DuneOps is all about understanding the environment that you're forged from, so you can take the parts that naturally improve you, and compensate for the parts of the environment that make some skill atrophe. Here are some things to consider to compensate for each operational model:

  • DevOps works best when you incentivize organizational altruism, making tools that you actively share with other teams to make their lives better too. Cross-team altruism needs to be part of the job description so that managers know that they can still put together a high performance rating or promotion case for someone who spends a lot of their time on it. No two software developers are the same; some spend time on ops automation, others focus on testing, and others focus on micro-optimization. But it's easy to have a role guideline talk about "shipping features" and forget to encourage altruism.
  • Platform Engineering works best when it is connected directly to what's real. That means actively "tool harvesting". If a team spent their precious cycles to build some automation, that means they've solved a real problem that could apply broadly, and should be amplified or brought into the fold. It also means encouraging mobility so that people who lean toward doing that force multiplying can do some kind of rotation into the platform engineering team to bring in direct understanding of what it's like to build using the platform engineering team's stuff.
  • SRE works best when you aren't carrying the pager for other teams' crappy code and writing contracts around how much pain is acceptable before service teams fix their shit code. And it works best when the team has license to see things through and not spend all their time writing Greasemonkey bandaids and one-off scripts. They need to be able to be a Platform Engineering team and tool provider for other teams to use too or else they're stuck doing only the crap work.
  • Frontline ops works best when their extreme expertise is sought out regularly and issues addressed urgently. These engineers have the best understanding of how things actually work and fail, and how customers are disappointed. It's easy for teams to settle in and ignore this, but watching it is essential.

DuneOps

DuneOps can emerge from any of these operational models - DevOps or SRE or Frontline ops. In Dune, the most powerful fighters are forged by harsh environments. And so in ops, the best operators are born from harsh, real-world operations. They need to be able to make mistakes and learn, see what works and what doesn't, and find out what actually matters by being accountable for the outcomes.

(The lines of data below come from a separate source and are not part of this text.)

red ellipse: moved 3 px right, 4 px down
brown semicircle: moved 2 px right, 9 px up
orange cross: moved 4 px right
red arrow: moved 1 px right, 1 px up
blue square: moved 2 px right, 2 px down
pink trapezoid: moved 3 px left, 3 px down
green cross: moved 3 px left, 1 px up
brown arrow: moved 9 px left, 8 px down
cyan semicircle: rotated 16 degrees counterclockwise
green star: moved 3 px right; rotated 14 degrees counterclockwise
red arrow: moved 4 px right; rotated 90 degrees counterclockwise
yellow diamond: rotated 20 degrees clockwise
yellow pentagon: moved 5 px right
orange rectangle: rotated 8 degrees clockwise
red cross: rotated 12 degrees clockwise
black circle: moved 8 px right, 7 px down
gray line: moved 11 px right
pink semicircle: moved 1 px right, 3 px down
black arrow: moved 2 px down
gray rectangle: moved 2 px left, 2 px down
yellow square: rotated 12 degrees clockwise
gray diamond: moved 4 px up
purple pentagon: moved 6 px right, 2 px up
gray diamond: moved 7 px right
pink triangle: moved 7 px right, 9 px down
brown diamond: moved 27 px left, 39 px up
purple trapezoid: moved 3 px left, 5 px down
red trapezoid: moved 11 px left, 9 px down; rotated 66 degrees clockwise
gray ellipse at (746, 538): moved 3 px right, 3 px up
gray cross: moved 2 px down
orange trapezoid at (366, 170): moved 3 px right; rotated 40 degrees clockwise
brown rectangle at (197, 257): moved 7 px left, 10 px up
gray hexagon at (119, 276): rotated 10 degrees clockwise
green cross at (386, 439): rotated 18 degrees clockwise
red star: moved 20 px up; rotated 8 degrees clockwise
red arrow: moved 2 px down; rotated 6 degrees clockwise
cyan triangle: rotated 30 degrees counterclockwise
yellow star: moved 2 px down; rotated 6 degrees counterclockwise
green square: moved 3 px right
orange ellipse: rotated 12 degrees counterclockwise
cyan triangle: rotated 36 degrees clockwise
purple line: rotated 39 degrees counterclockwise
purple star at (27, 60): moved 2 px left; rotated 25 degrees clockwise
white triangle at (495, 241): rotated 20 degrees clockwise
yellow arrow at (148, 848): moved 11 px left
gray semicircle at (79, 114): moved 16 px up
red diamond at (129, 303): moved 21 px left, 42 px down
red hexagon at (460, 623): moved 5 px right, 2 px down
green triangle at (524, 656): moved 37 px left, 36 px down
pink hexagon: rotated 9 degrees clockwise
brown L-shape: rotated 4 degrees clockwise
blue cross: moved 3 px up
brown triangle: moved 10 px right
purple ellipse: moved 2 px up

No matter what operational model you go with, I find it's important that dev and ops teams: 1) Stay grounded in reality. The closer you can put the responsibility for building central solutions to the place where the real ops is happening, the more complete the outcome. 2) Put operational ownership with service ownership. The people whose software is broken should have their pager's go off first, not second. 3) Incentivize organizational altruism. Build a culture where people share their solutions to improve others' ops as well as theirs. 4) Keep blame focused on structure and not people. We didn't talk about it in this post but it's super important and is covered in this talk if you're interested.

Epilogue

I'm sure folks will disagree with parts of this. I'm happy to chat about it (see social media links) and keep updating this as I collect more perspectives. And please know and believe that I'm not trying to offend anyone with any of these takes or colorful language. All of this stuff is extremely hard, and I respect everyone who been involved with any of this kind of stuff. After all, we are all brothers and sisters of the Fremen, forged out of the harsh desert of Dune.